A sharp assessment of the new Israeli leader was made by the Belfast-born and Dublin-reared late President of Israel, Chaim Herzog, who wrote of Sharon's military career: "Few, if any, of his superior officers over the years had a good word to say for him as far as human relations and integrity were concerned, although none would deny his innate ability as a field soldier. Probably because of this, he never achieved his great ambition, to be chief of staff of the armed forces".

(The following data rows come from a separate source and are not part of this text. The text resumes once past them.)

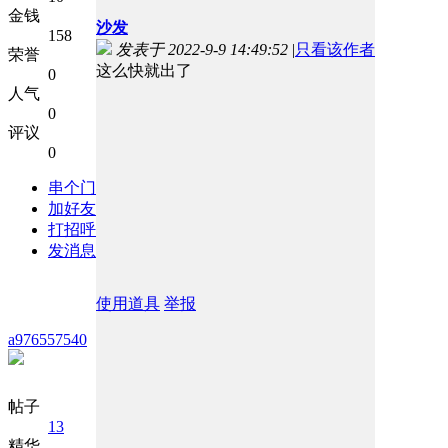
金钱
沙发
158
发表于 2022-9-9 14:49:52
|
只看该作者
荣誉
这么快就出了
0
人气
0
评议
0
串个门
加好友
打招呼
发消息
使用道具
举报
a976557540
帖子
13
精华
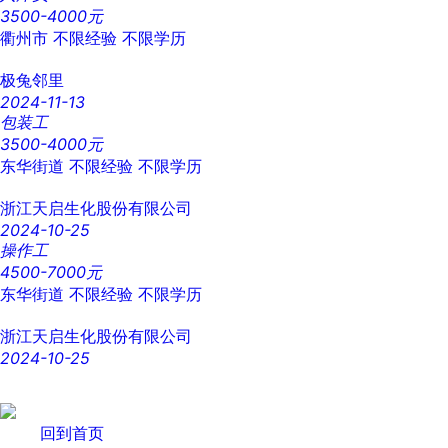
3500-4000元
衢州市
不限经验
不限学历
极兔邻里
2024-11-13
包装工
3500-4000元
东华街道
不限经验
不限学历
浙江天启生化股份有限公司
2024-10-25
操作工
4500-7000元
东华街道
不限经验
不限学历
浙江天启生化股份有限公司
2024-10-25
回到首页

But this week, Sharon achieved another great ambition. One of his senior advisers has been reiterating all week that the new leader will imitate the British Government's Northern Ireland policy in refusing to talk to the Palestinians until the intifada stops. He was clearly unaware that there were contacts, even while the violence was going on. The contacts took place because realistic people on both sides were looking for a way out of a dangerous situation. Perhaps similar contacts are taking place between people of goodwill in the Palestinian and Israeli camps. Let's hope they are, and that they prove successful because, to quote Chaim Herzog again, writing about the 1995 assassination of Prime Minister Yitzhak Rabin: "The fires of destruction are burning at the edge of the camp. If we do not, together, hasten to extinguish them, they will destroy our entire house".